_TASK DETAILS_
Work out how many lines in the data hold the word "dataflow", and reply with that number only.

_ _ _

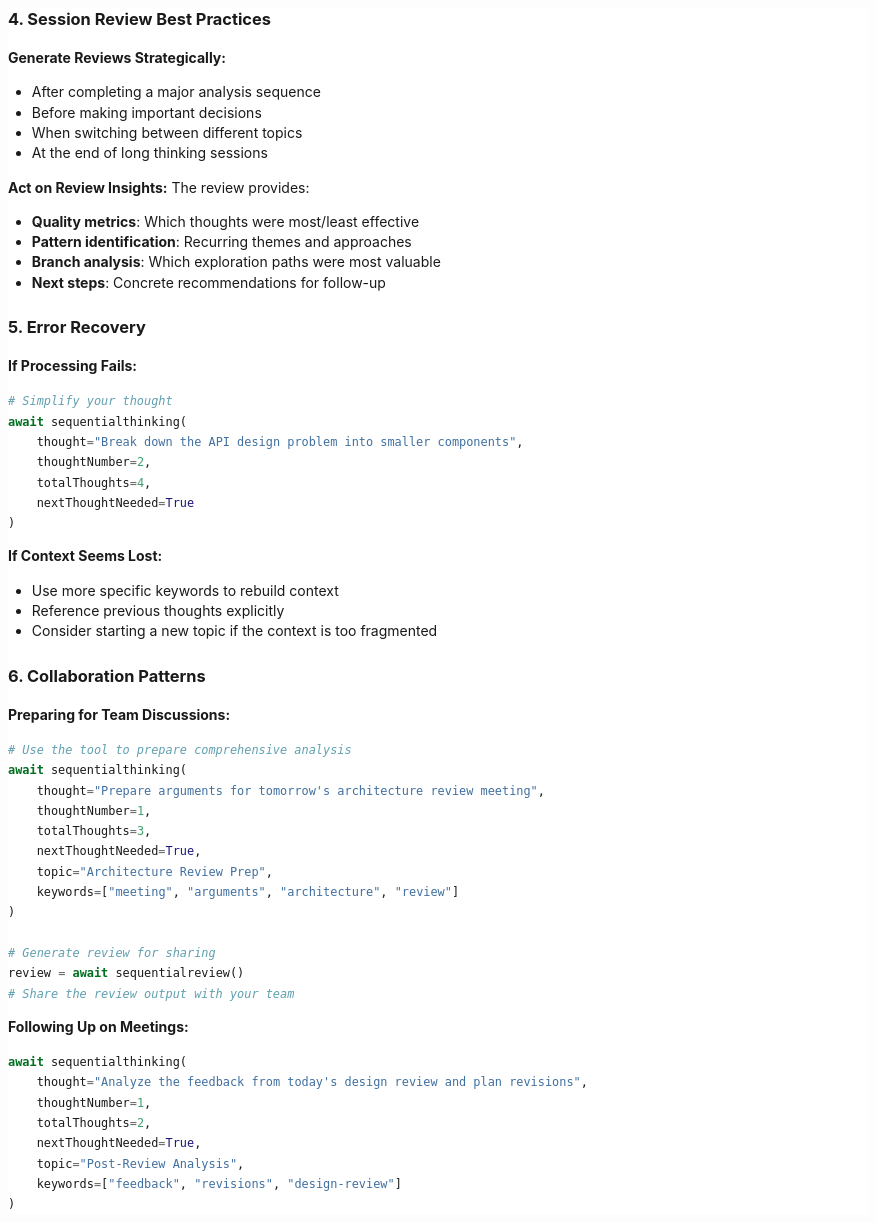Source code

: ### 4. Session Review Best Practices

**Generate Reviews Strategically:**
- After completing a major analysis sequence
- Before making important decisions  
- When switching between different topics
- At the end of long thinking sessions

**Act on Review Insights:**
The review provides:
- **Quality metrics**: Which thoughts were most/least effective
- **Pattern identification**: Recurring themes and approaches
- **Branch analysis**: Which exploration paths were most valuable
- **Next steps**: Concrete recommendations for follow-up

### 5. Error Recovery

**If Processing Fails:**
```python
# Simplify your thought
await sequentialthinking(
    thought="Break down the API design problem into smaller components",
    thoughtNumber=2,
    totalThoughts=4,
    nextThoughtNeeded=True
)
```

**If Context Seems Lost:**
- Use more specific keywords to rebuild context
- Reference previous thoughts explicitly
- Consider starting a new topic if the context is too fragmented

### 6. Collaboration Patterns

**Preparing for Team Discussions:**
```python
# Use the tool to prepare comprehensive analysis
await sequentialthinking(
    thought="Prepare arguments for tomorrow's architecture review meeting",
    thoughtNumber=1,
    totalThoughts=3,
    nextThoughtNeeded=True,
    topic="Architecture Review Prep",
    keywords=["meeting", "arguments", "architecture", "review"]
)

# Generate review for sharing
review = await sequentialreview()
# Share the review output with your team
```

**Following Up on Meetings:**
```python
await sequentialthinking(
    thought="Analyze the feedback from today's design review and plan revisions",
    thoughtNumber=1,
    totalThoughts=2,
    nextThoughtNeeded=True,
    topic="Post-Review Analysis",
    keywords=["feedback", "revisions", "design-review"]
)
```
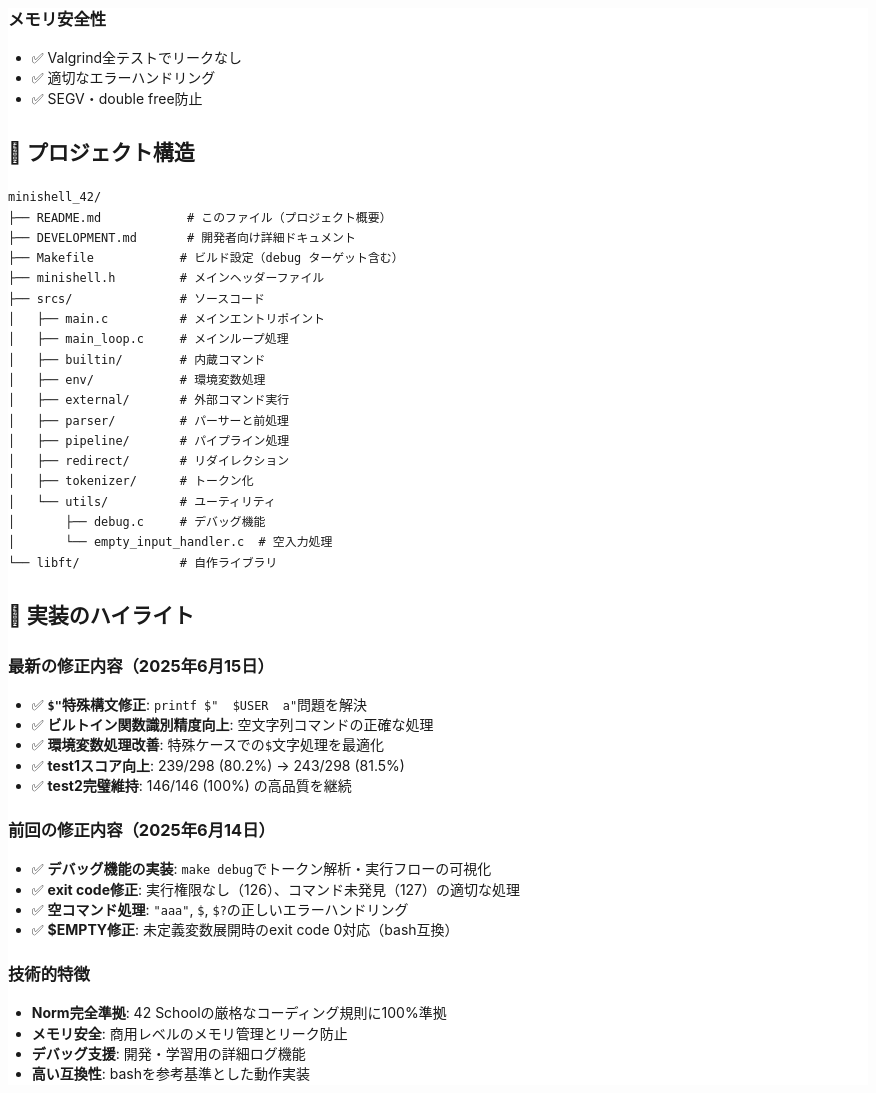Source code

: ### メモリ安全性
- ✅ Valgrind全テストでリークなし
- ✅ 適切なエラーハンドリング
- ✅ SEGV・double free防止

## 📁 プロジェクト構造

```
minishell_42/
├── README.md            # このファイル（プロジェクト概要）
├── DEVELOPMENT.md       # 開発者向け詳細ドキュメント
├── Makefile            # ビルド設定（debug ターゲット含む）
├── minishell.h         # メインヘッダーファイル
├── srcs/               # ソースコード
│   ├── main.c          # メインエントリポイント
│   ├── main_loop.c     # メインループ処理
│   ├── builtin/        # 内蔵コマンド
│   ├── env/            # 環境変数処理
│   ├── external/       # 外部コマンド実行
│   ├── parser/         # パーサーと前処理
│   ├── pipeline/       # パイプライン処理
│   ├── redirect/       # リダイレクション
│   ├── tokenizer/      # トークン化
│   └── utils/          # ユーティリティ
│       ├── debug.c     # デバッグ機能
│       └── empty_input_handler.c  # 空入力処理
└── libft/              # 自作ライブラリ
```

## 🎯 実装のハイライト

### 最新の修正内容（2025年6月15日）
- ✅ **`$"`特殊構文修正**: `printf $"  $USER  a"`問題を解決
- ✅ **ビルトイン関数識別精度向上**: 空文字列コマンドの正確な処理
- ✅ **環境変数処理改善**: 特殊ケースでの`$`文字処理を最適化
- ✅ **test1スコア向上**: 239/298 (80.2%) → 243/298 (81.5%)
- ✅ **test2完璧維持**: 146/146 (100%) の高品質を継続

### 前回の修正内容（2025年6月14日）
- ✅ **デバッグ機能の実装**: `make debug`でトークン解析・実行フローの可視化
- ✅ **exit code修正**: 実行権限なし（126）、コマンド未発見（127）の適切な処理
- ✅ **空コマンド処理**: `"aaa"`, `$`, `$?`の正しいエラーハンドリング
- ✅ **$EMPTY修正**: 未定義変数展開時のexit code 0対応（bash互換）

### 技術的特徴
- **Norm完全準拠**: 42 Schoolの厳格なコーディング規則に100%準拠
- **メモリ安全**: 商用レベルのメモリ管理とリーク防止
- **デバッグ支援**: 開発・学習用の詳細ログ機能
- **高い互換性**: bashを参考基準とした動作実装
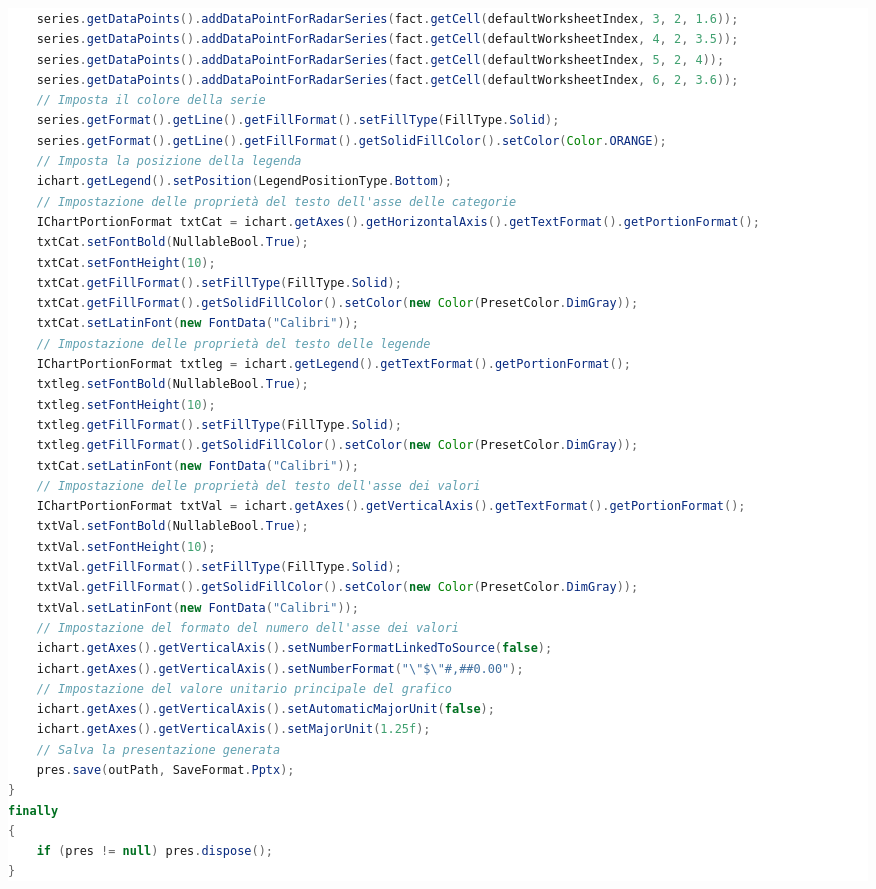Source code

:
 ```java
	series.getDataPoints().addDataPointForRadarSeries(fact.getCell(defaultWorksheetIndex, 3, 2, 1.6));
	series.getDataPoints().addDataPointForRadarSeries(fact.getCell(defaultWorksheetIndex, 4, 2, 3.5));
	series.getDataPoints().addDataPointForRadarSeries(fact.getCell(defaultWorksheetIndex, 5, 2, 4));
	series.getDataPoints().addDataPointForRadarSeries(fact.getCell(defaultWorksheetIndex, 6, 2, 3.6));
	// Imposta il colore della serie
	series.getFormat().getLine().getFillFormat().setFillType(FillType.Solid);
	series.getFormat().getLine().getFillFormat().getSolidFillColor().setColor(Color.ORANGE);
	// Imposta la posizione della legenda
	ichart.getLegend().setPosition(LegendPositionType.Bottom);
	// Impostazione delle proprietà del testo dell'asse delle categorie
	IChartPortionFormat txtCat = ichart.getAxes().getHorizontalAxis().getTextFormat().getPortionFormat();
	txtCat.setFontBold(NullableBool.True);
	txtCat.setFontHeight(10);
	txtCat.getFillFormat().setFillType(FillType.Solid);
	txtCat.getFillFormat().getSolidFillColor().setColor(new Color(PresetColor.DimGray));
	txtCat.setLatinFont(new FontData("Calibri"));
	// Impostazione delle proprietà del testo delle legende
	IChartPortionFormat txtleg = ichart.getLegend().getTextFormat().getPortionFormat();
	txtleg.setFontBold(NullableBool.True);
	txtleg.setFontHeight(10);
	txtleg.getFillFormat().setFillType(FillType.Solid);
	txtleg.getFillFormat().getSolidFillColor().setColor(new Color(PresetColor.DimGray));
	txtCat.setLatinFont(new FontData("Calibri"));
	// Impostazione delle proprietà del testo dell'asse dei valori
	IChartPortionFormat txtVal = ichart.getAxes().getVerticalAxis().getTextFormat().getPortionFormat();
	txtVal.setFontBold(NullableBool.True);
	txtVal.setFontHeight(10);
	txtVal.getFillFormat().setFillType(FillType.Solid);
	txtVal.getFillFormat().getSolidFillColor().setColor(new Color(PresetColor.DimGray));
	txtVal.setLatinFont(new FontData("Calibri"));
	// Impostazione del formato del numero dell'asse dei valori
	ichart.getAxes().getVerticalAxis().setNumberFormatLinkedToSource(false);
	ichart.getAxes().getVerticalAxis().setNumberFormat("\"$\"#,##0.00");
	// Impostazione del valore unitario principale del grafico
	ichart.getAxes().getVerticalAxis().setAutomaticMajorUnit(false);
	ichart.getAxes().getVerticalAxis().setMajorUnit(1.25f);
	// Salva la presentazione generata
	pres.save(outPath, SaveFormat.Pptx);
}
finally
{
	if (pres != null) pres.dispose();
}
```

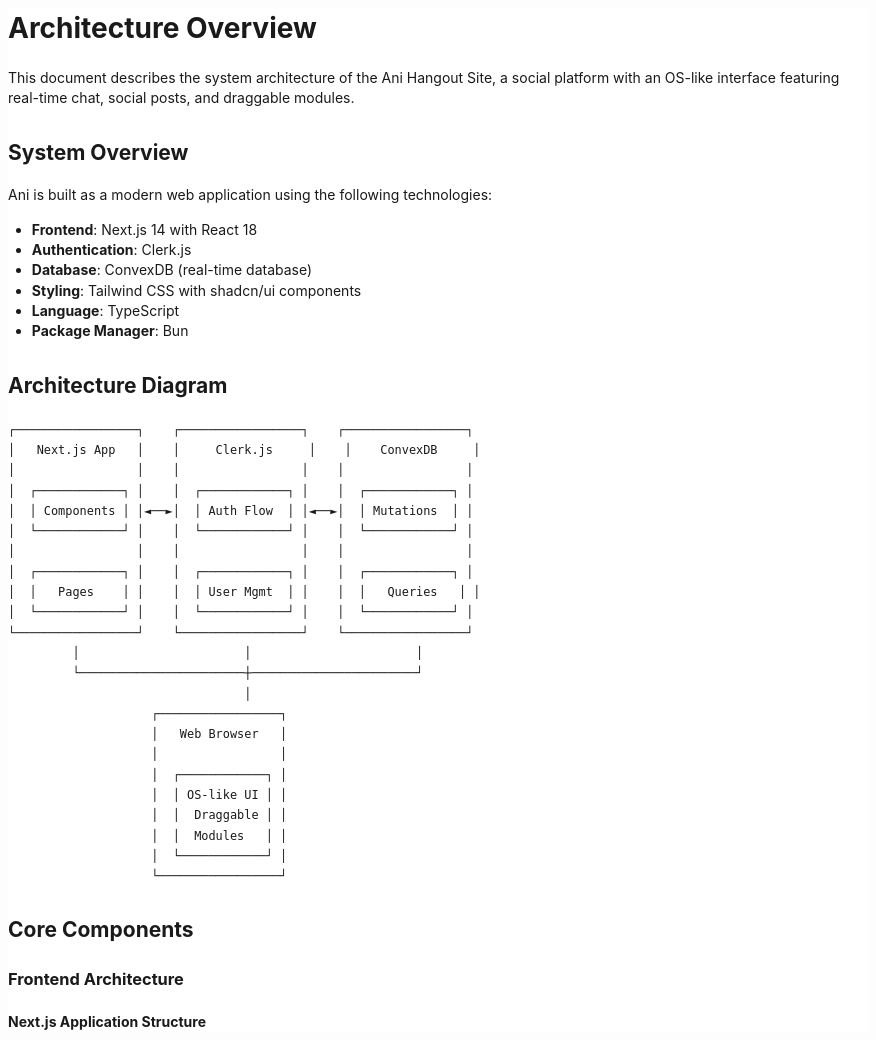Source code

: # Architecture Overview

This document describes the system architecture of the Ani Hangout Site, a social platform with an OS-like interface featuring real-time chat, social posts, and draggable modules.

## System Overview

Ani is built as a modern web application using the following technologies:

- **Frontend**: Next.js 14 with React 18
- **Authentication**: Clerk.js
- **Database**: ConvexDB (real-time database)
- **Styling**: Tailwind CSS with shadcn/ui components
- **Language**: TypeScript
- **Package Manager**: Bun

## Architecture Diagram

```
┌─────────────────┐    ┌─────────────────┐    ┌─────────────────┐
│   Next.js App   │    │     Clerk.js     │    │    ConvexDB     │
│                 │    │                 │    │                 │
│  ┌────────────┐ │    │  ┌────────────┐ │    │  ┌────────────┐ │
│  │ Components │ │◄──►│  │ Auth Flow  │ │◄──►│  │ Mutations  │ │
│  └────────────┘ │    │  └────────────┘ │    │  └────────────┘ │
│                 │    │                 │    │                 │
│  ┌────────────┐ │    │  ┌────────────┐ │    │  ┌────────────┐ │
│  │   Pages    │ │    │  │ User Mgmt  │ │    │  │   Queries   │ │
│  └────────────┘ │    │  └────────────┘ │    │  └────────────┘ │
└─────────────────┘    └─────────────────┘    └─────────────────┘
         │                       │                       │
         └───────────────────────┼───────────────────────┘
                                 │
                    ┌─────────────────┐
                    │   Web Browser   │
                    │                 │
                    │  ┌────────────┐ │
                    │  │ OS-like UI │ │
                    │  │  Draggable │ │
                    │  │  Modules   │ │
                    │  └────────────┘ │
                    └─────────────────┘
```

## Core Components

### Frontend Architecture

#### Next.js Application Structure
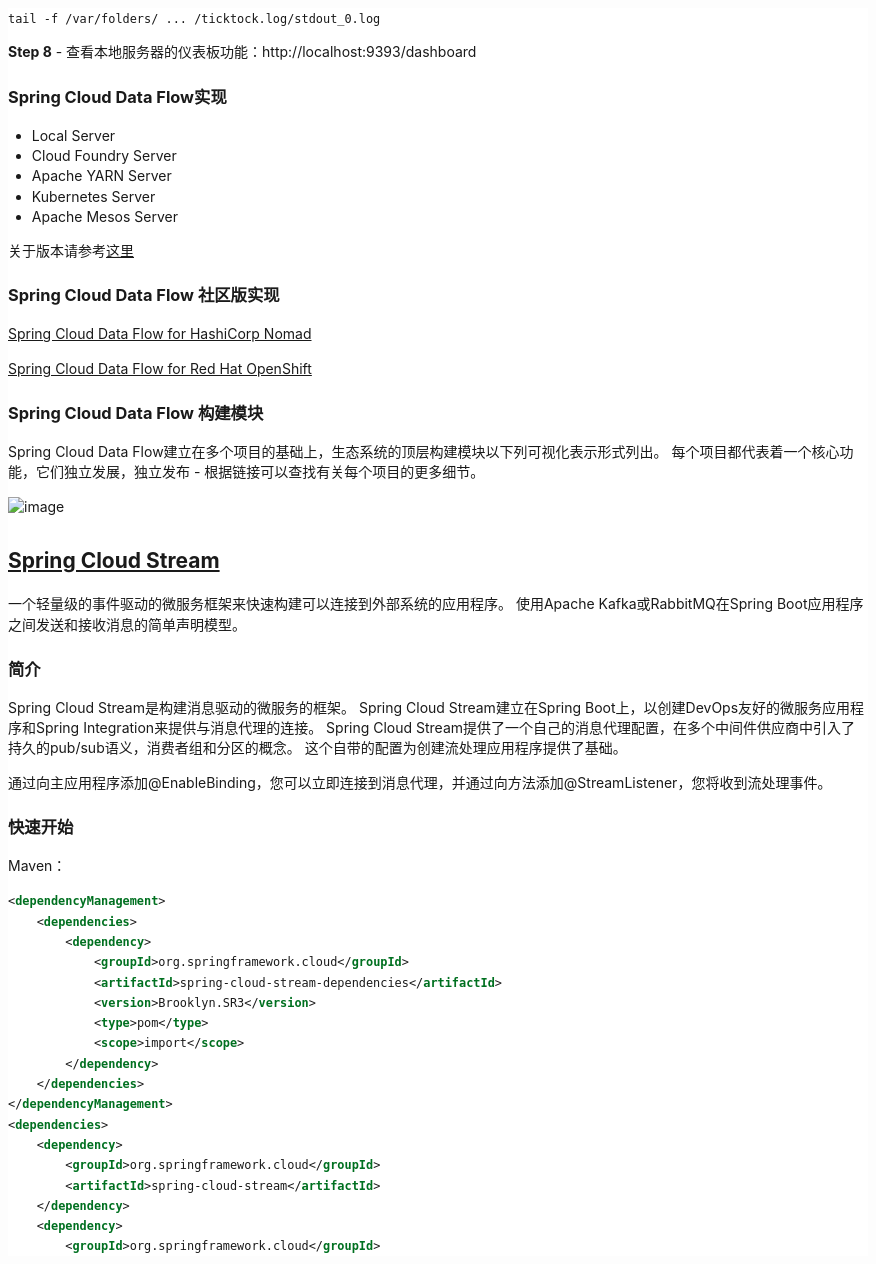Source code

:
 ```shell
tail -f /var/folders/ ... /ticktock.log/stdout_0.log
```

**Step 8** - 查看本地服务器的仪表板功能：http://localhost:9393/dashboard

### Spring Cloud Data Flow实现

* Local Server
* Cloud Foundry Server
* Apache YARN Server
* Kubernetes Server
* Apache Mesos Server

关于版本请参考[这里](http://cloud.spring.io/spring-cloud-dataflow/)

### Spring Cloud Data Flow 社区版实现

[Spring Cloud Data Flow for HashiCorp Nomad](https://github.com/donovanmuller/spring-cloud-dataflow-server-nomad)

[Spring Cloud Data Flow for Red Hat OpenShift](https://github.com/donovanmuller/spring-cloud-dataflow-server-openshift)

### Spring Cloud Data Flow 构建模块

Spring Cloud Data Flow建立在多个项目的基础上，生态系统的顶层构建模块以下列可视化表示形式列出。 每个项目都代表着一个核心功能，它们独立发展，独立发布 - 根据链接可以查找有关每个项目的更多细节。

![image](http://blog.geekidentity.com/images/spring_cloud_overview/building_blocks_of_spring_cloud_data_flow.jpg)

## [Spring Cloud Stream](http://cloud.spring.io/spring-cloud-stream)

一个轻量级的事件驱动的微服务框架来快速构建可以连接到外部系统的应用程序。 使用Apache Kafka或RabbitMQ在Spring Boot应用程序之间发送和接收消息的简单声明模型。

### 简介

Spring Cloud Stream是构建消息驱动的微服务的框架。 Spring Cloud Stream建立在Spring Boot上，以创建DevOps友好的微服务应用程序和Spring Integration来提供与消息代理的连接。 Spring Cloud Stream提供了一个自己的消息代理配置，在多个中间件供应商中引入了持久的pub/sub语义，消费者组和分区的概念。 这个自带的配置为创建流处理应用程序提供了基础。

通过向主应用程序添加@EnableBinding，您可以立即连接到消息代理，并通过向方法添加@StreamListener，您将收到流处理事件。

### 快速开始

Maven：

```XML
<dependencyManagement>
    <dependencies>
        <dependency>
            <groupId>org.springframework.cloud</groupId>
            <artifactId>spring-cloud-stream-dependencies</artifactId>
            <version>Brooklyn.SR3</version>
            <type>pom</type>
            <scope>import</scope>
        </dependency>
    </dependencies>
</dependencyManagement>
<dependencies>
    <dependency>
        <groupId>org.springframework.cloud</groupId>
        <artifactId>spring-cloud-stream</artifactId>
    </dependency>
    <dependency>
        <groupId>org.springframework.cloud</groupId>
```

_ _ _

_REPLY_
3